Thursday, June 15, 2023

A Botched Attempt to Update TFS Server 2018 but with A Good Ending

 When updating TFS Server 2018, I left the "install search"  check box checked, and it led to a disaster. 

The "elastic search" service that TFS Server 2018 tried to install went berserk, and ate up a lot of RAM. So much so that another VM on the same host that ran the SQL server slowed down to a crawl. Then the TFS Server 2018 update failed with a message saying "TF255356: The following error occurred when configuring the Team Foundation databases: TF400711: Error occurred while executing servicing step 'Install Local Contribution Web Platform On Prem' for component Publish Extensions during FinishInstallUpdates". The reason in the log file: SQL timeout.

Not knowing what was going on in the background, I stopped the update, restored the database, and re-tried several times. Each time I got the same error.

I had to try to complete the update on a different machine, with a different SQL server. Since this was no longer a minor update, I upgraded the TFS Server 2018 to Azure DevOps Server 2022. Everything worked. Then I tried to move the SQL databases to the old SQL server. As soon as I completed the move, the TFS server, oh no, the Azure DevOps Server 2022, slowed down to a crawl again. 

It seemed that I had to leave the TFS server, oh wait, the Azure DevOps Server 2022, on the new hosts. So I started to clean up the old hosts and tried to remove any traces of the old TFS Server installations. There were several TFS Server folders in "C:\Program Files". I tried to delete them all, since they no longer show up on the installed applications list of Windows. But the TFS Server 2018 folder could not be deleted because it was in use by some running process. 
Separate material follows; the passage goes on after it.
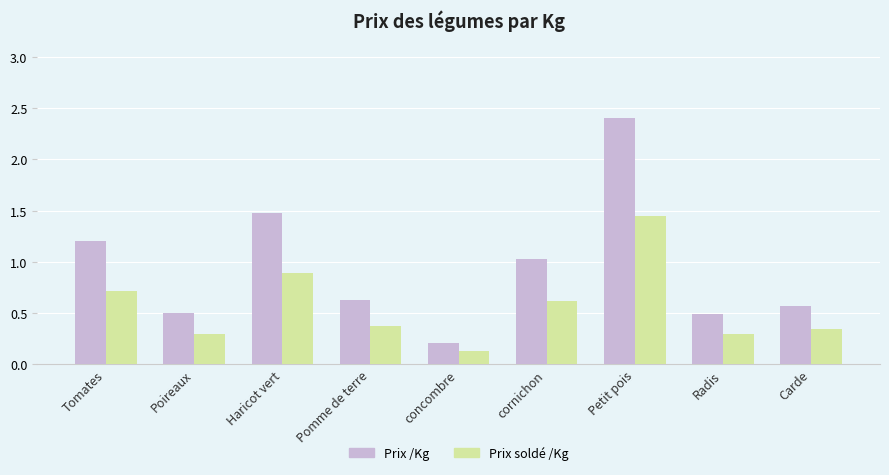

Which category has the lowest value across all series?

concombre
I sorted the running processes by memory usage, and saw that at the top there was a running process for "elastic search" that ate up a huge amount of RAM. Then I discovered that this process was from a Windows service installed by the TFS Server 2018. The service was "elasticsearch-service-x64". Its files were in the TFS Server 2018 folder. I stopped the service, and then removed it by running "sc delete elasticsearch-service-x64" on a admin command prompt. 

Now the host has regained all the RAM, everything is back to normal. The SQL server is no longer running at a snails pace. And the server is now the latest -- Azure DevOps Server 2022.0.1.